From here, the error voltage is fed to a pair of op-amps, connected to serve as
voltage comparators, ( "threshold detectors" in the block diagram ) and the
outputs of these comparators are used to open / close CMOS switches that
enable / disable two separate ( 20 db ) audio attenuators... one in each earphone
audio channel. The two audio channels are then amplified with op-amps and
buffered with discrete transistors to provide a drive level suitable for 8 - ohm
stereo headphones.
A 555 oscillator serves as a 1000 Hz clock source, which drives a D - type flip flop ( divide by 2 ) to achieve a fully - symmetric 500 Hz switching clock, with two complementary outputs. These two outputs are used to drive the SCF / detector, and are also buffered with discrete transistors to provide drive signals for the antenna switching diodes.
The figures below show the schematics of the unit. Note that all inputs and outputs of the detector board are filtered with small RF chokes, and RF bypass capacitors. Much greater attention was paid to EMI / RFI "hygiene" in this unit, ( compared to the mobile unit ) because there is a far greater chance that this unit will be used in a "high radiation" environment... directly adjacent to a transmitting antenna. For identical reasons, the PC artwork employ "boundary etching" methods, to maximize the area of the ground plane, and reduce sensitivity to RFI.

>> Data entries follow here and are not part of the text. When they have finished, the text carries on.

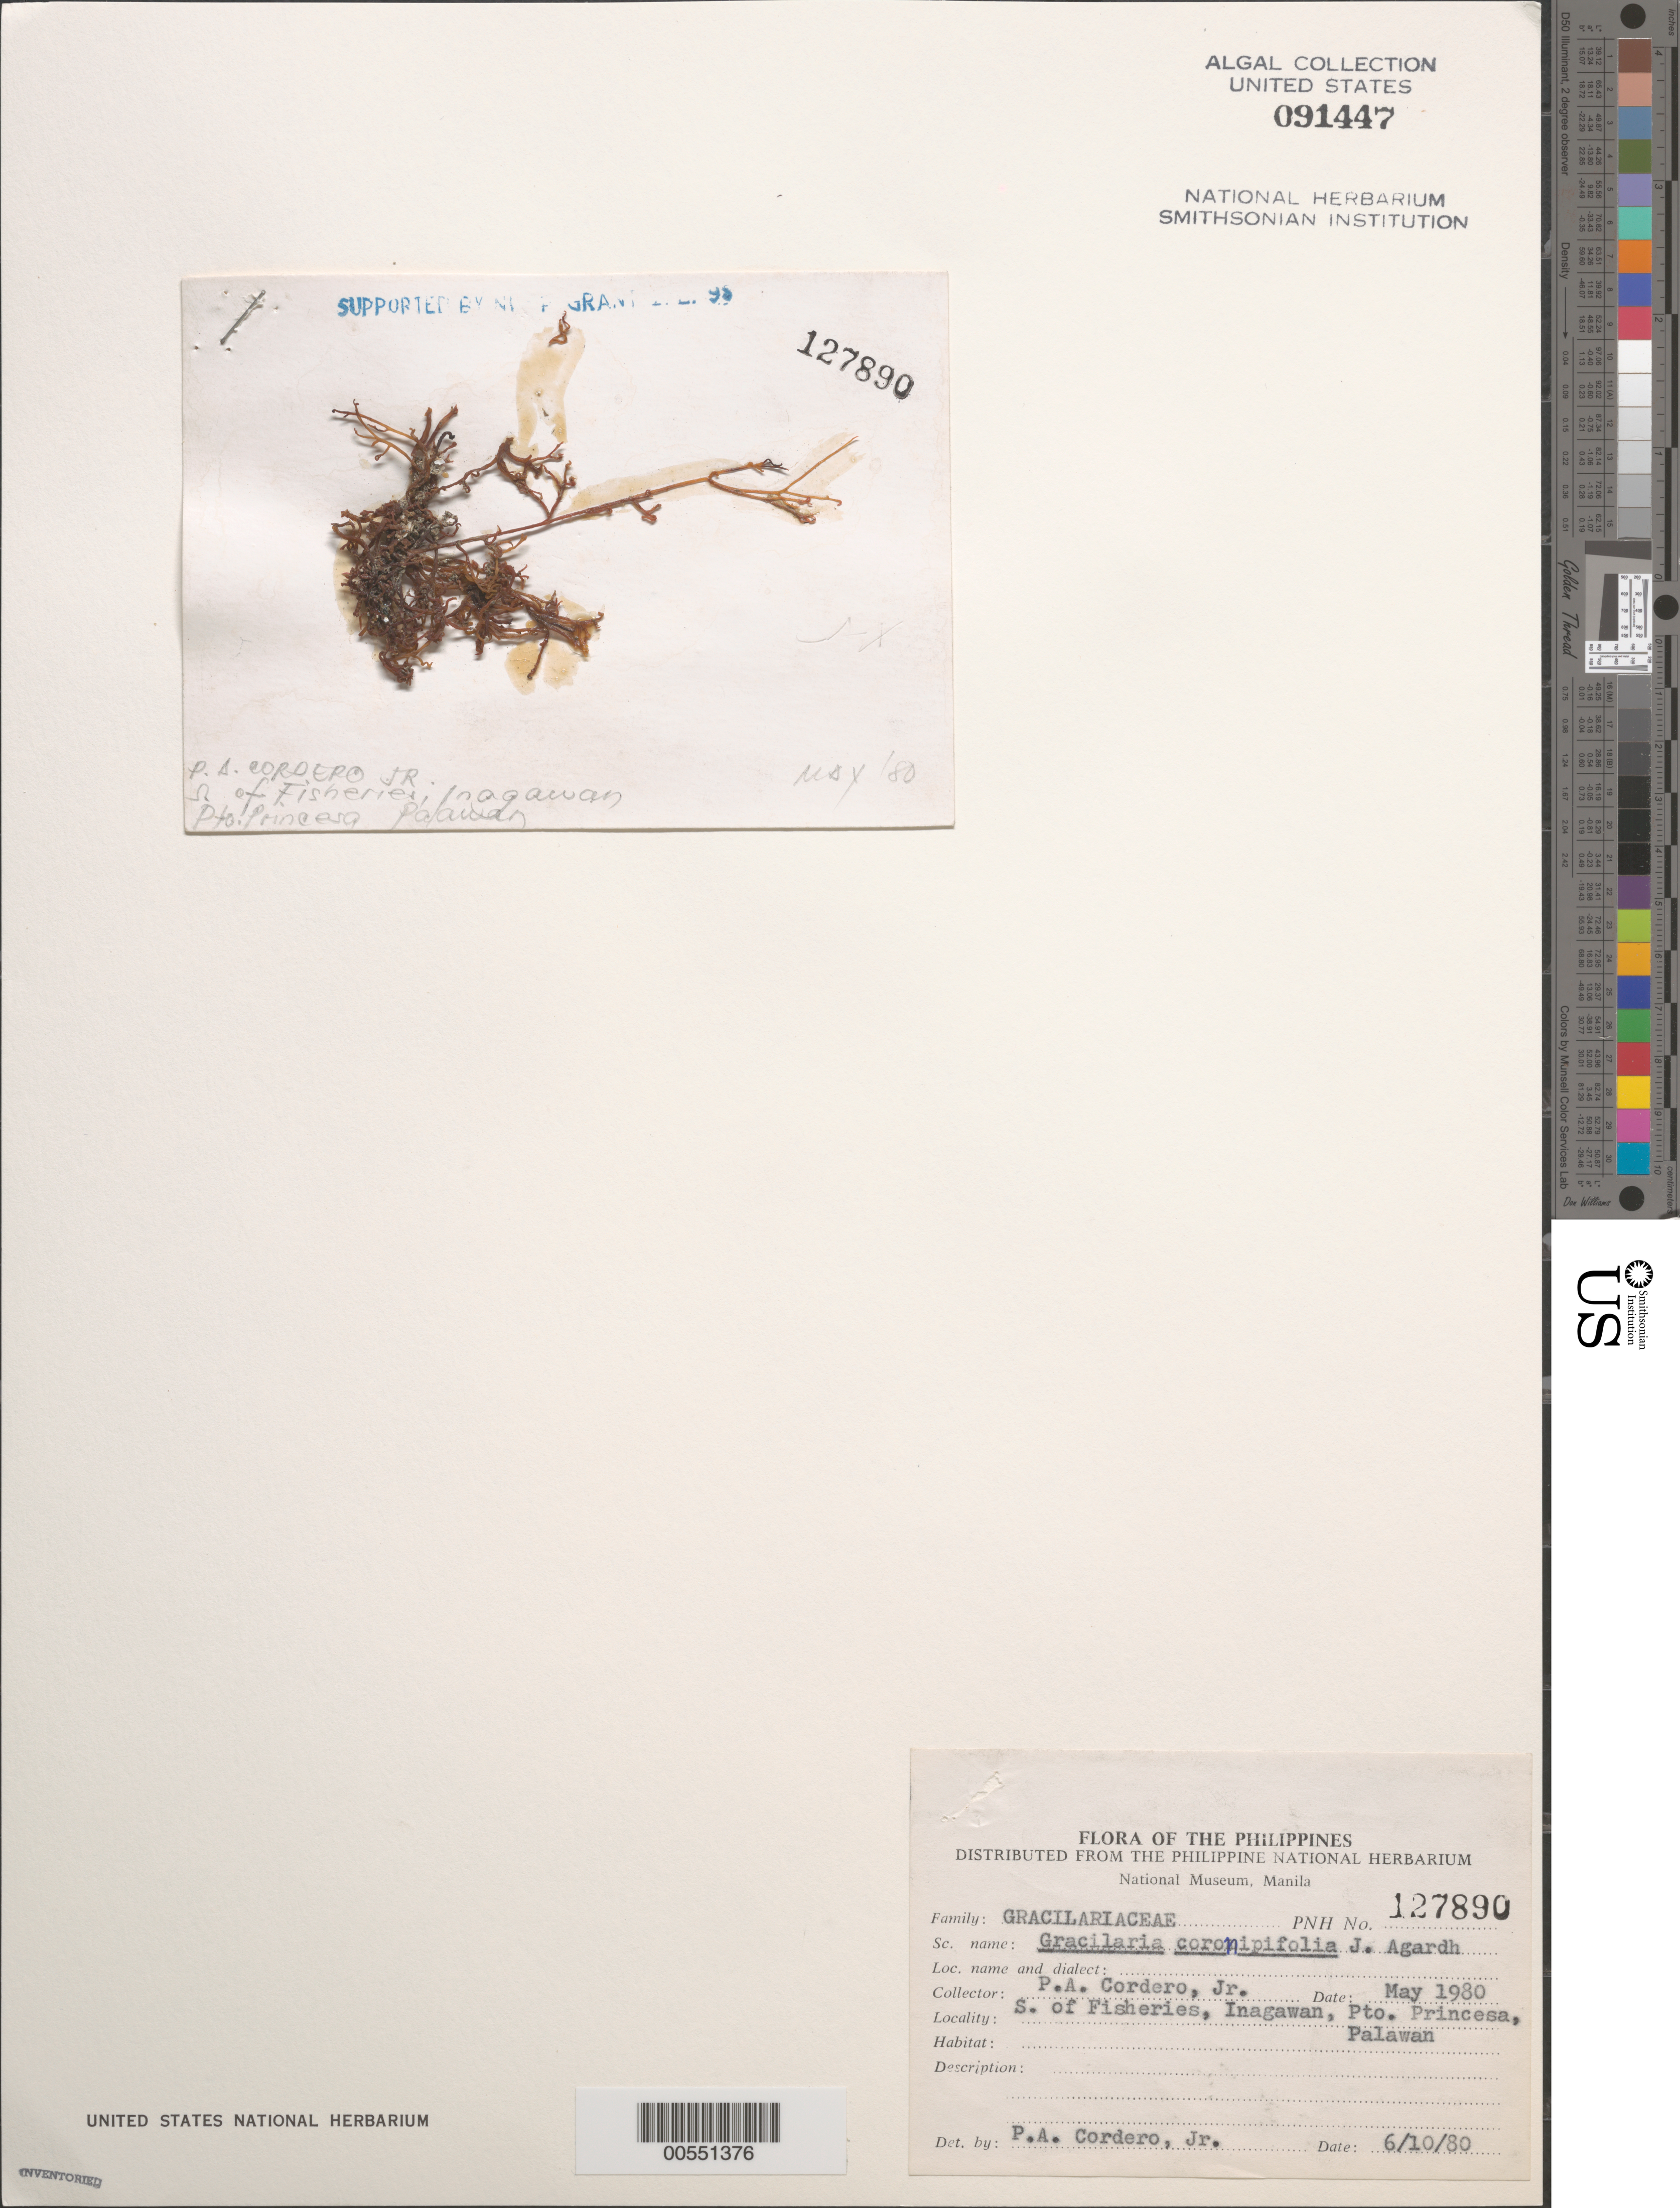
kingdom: Plantae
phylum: Rhodophyta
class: Florideophyceae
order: Gracilariales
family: Gracilariaceae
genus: Gracilaria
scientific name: Gracilaria coronopifolia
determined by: Cordero, P. A., Jr.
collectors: P. A. Cordero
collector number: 127890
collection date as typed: May 1980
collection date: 1980-05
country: Philippines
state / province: Mimaropa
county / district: Palawan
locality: Inagawan, puerto princesa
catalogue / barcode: US 91447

The PC board for the detector fits into a SerPac enclosure model A-27-9V, which
has a compartment for a 9 volt battery, and a small panel suitable for mounting
the various jacks and connectors. It is small enough to be easily carried on the
belt of a hunter. This enclosure is plastic, and ( therefore ) offers no EMI
shielding, but various "tricks" can be employed to achieve this, ( described in the
next section ) or some other type of enclosure can be used.
CMOS circuits were employed for battery conservation, and to eliminate the need for a voltage regulator. Each CMOS switch is "closed" when its control input equals +9V, and "open" when control = GND. The audio attenuation is set by the values of R11 / R12 ( for one channel ) and R13 / R14, for the other channel.
The audio output amplifiers use complementary transistors to provide enough drive capacity for 8 ohm headphones. Note that the feedback signal for these ( unity gain ) amplifiers is taken from the transistor emitters, rather than from the output of the op-amp... this eliminates the non - linear behavior of the base - emitter junctions, so no loss of audio fidelity will occur. It also means that the transistors used are not really important... they do not have to be a "symmetric pair" of transistors... any NPN / PNP "pair" should work equally well.
The PC board for the antenna switching unit is much smaller, and designed for
mounting in a SerPac enclosure, model C-4. Again, this enclosure is plastic and
offers no RF shielding, but some "tricks" can be used to achieve this, ( e-mail me )
or another type of enclosure can be used. The prototype unit did not appear to
suffer any adverse effects due to this lack of shielding.
In any event, the ANTENNA unit should be mounted directly on the headset... I used tie wraps to secure mine to the top/center of the headband, equidistant from each antenna. The co-ax cables to each antenna should be of equal length, within one inch.